▸ **Check your understanding**
1. Translate into Spanish the following sentence from the plate simulation extract: "The 3D finite element mesh employed had 1,152 elements."
2. According to the plate simulation extract, what were the dimensions of the plate?
3. Extend the plate simulation extract past its final line, carrying on in the same technical register.

▸ **Extract provided**

========

5.1. PSE Applications

PSEs are a very popular way of conducting simulation-based experiments, used by scientists and engineers, through which the same application code is run several times with different input parameters resulting in different output data. The first PSE in this paper consists of a classical benchmark problem [2] that involves studying a plane strain plate with a central circular hole. The dimensions of the plate were 18 × 10 m, with R = 5 m. The geometry of the plate, the spatial discretization scheme, and boundary conditions used in the numerical simulations are shown in Figure 1. The 3D finite element mesh employed had 1,152 elements. To generate the PSE tasks, a material parameter, viscosity η, was selected as the variation parameter. Then, 25 different viscosity values for the η parameter were considered, namely, x10^y Mpa, with x = 1, 2, 3, 4, 5, and 7 and y = 4, 5, 6, and 7, plus 1.10⁸ Mpa. In particular, the variation of a material parameter in a parametric study may be useful to other disciplines such as design, where it is important that the specialists to know the strength, flexibility, and other characteristics of materials used in the design of certain components.

Figure 1 

Geometry of the plane strain plate.

========

▸ **Supplied material**
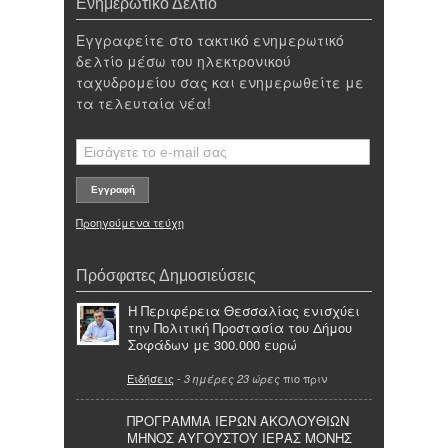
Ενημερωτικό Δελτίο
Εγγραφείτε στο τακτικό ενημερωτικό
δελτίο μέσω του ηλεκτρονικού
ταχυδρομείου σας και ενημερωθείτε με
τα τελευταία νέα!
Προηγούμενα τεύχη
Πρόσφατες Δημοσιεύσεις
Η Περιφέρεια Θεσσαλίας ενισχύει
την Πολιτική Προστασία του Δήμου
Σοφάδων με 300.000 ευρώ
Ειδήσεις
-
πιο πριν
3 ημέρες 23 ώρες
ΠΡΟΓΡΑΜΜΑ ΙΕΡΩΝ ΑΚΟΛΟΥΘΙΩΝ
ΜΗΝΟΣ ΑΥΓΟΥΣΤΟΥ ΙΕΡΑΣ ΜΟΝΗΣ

========

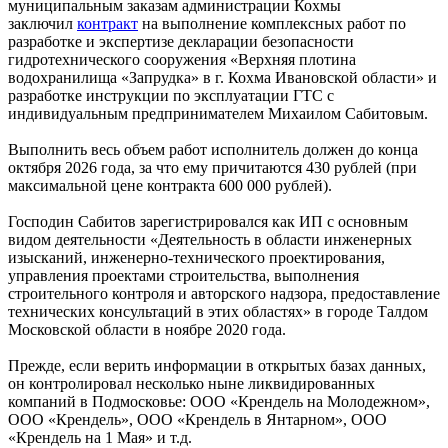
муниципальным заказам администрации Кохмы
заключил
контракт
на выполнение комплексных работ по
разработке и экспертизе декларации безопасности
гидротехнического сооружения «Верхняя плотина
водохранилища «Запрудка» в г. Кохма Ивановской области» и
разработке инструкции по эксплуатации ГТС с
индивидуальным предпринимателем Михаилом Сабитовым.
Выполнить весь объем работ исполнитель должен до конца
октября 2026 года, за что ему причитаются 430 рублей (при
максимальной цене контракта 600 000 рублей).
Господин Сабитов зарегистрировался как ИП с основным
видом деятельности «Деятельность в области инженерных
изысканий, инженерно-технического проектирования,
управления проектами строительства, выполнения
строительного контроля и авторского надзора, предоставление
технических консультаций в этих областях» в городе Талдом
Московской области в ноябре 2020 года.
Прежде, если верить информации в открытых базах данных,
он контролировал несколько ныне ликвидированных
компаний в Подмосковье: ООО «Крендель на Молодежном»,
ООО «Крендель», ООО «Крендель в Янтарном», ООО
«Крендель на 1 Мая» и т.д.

========

▸ **Outputs in order**
1. La malla de elementos finitos 3D empleada tenía 1.152 elementos.

2. 18 × 10 m

3.
The second PSE is the study of the elastoplastic buckling behavior of cruciform columns [20], often used in seismic protection of structures as part of energy dissipators. This problem has been taken as a case study to compare the total deformation and incremental theories of plasticity [20, 21]. The geometry of the column used in the numerical simulations is shown in Figure 2. To generate de PSE tasks, 30 different angle values for the α parameter were considered, namely, α_n = α_n − 1 + 0.25, with α₀ = 0.5 and n = 1, 2, …, 30. The variation of an angle parameter in a parametric study may be useful to other disciplines such as seismic protection, where it is important to know the sensitivity to the size of the imperfection.

Figure 2 

Geometry of the cruciform column.

The third PSE is derived from the two above described PSE applications. We called this application as ensemble of PSEs and consists of sending to execute a set of tasks belonging to both PSEs at the same time, which is a realistic Cloud usage scenario.

For evaluating the performance of the autoscaler based on each studied algorithm, we have defined three PSE applications named Plate3D, Cruciform, and Ensemble, each one with three different sizes small, medium, and large according to the number of tasks to execute. For Plate3D and Cruciform, the sizes are 30, 100, and 300 tasks, and for the Ensemble PSE, the number of tasks is 60, 200, and 600. The more the tasks, the deeper the parameter exploration performed by the different PSEs.

5.2. On-Demand and Spot Instances

Characteristics of each type of on-demand instance considered during the experimentation are described in Table 1 and correspond to actual characteristics of Amazon Elastic Compute Cloud (EC2) on-demand instances. Second column shows the number of (virtual) CPUs available for such instance type (vCPU). Then, ECUtot (acronym for EC2 Compute Units) and ECU are the relative computing power of the instances considering all the virtual CPUs and the relative performance of one of the CPUs, respectively. Last column denotes the price in US dollars (USD) of an hour of computation. These instance types were selected to provide a diverse spectrum of performance and price configurations.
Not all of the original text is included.